(Collected data entries)
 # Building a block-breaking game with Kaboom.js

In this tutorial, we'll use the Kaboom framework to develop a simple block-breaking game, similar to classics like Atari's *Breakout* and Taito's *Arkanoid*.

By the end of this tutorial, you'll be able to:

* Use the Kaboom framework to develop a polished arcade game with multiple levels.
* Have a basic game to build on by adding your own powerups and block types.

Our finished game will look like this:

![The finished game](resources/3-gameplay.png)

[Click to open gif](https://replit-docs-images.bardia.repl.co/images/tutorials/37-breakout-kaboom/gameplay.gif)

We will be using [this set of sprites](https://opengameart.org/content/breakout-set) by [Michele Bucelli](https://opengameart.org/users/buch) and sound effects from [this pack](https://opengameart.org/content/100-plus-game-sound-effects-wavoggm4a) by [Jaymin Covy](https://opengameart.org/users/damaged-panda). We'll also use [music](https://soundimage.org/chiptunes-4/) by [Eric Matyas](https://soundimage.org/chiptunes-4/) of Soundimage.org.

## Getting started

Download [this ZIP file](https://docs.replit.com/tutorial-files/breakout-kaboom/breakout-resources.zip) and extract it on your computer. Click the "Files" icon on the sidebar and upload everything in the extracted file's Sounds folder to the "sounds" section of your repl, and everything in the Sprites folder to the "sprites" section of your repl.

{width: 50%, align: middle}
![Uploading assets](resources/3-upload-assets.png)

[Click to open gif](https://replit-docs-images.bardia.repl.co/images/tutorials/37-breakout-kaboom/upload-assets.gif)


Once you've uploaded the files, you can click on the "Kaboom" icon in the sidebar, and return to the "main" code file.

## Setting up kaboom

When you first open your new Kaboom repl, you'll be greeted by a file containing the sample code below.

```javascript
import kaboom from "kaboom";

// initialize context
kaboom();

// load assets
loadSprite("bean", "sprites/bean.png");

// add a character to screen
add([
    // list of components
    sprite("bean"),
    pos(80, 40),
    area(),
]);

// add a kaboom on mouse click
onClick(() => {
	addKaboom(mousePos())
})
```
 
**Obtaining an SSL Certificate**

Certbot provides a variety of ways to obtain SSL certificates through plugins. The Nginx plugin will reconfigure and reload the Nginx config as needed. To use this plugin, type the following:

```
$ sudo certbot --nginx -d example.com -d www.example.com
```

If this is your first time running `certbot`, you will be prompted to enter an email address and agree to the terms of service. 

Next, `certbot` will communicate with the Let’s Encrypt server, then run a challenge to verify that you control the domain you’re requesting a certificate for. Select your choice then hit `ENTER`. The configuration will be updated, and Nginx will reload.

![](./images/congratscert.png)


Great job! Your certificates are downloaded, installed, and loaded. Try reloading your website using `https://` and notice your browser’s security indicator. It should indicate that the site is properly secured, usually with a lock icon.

■ **Task**: Count the lines above that contain "assets" and reply with the figure alone.

■ **Expected answer**: 3